Why, then, does it fall so flat? Ray hasn’t nailed the structure, dug deeply enough into the characterisations, or finessed the big twist nearly well enough - that’s why. To say that his film juggles two timeframes is already flattering it – it just flings them both up in the air and switches its attention idly back and forth. One crashes right down to earth; the other hovers, semi-interestingly.
In 2002 Los Angeles, the body of a young girl is found in a dumpster next to a mosque, which all three of our leads – counter-terror investigators – are surveilling to make a breakthrough in post-9/11 intelligence.
The most powerful scene by far is the identification of this body, which Ejiofor’s Ray is the first to get a good look at. The camera tracks his gasping shock as he walks numbly across to Roberts’s character, Jess, and has to deliver the words that will ruin her life: it’s her daughter. Thunderstruck, Roberts fights her way right next to the corpse to get confirmation of her own.
In this one sequence she succeeds in breaking the movie wide open – it’s a gruellingly effective showcase for what a good dramatic actress she is, and makes up (at least temporarily) for the clankingly dim preamble of the preceding reel.
Thirteen years later, the presumed killer is still at large, because the cost of prosecuting him when they should have – which the powers that be prevented from happening – was potentially sacrificing leads in the war on terror. Joe Cole plays the role of this prime suspect with slovenly conviction and a drawling Eurasian accent – he’s a memorable creep.
But the case against him is circumstantial at best, hinging on his general lasciviousness, his predatory expression staring at the victim in a single photo, and a fetish for comic-book violence. It dents the film’s credibility badly that experienced investigators such as Ray and Claire (Nicole Kidman) assume they can just wing the case on a strong hunch: they must know how the system works.
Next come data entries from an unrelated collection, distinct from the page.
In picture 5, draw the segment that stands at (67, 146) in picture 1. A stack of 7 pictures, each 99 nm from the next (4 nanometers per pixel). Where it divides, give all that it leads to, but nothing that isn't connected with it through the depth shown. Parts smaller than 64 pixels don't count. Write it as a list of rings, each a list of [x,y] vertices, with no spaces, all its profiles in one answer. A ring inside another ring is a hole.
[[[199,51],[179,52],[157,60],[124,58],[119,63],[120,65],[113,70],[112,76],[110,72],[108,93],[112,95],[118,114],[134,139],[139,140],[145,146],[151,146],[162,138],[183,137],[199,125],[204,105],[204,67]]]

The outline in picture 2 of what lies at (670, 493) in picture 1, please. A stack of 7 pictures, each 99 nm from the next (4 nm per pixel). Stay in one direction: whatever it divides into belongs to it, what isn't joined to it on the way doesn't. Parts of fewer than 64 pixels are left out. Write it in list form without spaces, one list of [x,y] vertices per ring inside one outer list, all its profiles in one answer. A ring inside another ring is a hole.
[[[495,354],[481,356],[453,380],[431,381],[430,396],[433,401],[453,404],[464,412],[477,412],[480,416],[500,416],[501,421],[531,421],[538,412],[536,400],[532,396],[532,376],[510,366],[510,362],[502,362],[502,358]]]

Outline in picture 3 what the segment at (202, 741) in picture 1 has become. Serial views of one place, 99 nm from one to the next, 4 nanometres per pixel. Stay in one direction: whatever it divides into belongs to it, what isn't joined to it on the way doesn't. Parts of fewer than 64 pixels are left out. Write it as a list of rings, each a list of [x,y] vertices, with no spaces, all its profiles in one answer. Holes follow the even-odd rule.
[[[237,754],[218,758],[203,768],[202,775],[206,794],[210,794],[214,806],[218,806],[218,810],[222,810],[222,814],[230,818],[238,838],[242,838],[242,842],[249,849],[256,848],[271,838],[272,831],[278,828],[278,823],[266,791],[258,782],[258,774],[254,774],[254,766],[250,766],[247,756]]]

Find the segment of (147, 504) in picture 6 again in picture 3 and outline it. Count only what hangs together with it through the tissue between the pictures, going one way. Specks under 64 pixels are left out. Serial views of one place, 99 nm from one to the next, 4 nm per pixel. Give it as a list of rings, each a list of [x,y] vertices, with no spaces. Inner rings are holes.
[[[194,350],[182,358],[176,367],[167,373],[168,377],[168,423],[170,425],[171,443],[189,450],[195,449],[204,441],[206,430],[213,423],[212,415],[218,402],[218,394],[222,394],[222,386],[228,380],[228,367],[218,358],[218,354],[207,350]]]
Kidman only has one scene that suggests why this wholly functional part appealed, when she taunts Cole’s character about his virility, trying to get a rise and a confession out of him. Like all the other effective stuff, it’s a flashback. The 13-years-later layer of the film, where it really comes undone, is riddled with bad dialogue of the “You were always beautiful, but so ambitious...” variety, or the “Wow, 13 years, two promotions...” variety, as if the writer-director barely trusts us to get the point that everyone’s that much older.
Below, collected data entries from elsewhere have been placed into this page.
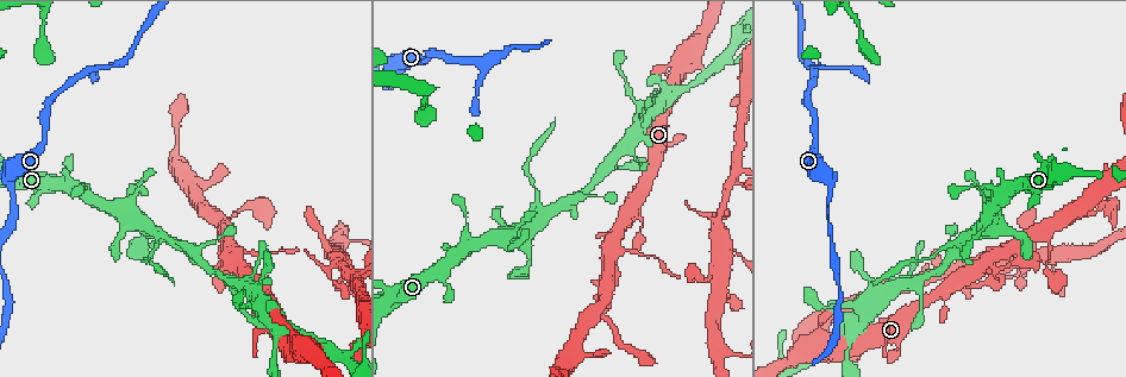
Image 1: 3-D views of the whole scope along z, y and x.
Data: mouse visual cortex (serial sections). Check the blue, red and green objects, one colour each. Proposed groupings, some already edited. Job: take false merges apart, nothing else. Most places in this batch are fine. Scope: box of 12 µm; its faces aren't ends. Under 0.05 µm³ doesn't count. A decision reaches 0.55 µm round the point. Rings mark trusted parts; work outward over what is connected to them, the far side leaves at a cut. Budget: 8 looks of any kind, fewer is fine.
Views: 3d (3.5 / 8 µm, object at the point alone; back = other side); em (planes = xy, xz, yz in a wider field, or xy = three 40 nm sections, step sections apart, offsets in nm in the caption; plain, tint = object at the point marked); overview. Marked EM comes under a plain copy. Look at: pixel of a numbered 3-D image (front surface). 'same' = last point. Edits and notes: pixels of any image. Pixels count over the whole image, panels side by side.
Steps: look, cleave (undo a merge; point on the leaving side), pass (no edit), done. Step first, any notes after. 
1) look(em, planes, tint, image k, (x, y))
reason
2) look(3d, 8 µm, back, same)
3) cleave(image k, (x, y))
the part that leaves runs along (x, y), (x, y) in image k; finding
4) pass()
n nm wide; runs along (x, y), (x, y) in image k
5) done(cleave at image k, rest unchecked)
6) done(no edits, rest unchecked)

look(3d, 3.5 µm, image 1, (221, 219))
two arms in line, one across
The film also wastes too much energy detailing an unrequited crush Ray has on Claire, when the relationship that really counts here, and gets short shrift as a result, is the one between him and Jess. His fight to get justice for her daughter ought to be a moving essay on carrying your own share of a friend’s grief, but while Ejiofor is certainly pushing the role in that direction, the script has a more dubiously gimmicky resolution in mind. Ejiofor's director doesn't coax the best out of him, either: unlike the excellent Ricardo Darin first time around, he’s mostly lunging in a vacuum.
Managing to be simultaneously underdeveloped and overwrought is a common flaw in pseudo-adult thrillers. So is depending on a payload of cathartic emotion without doing the steady work of earning it.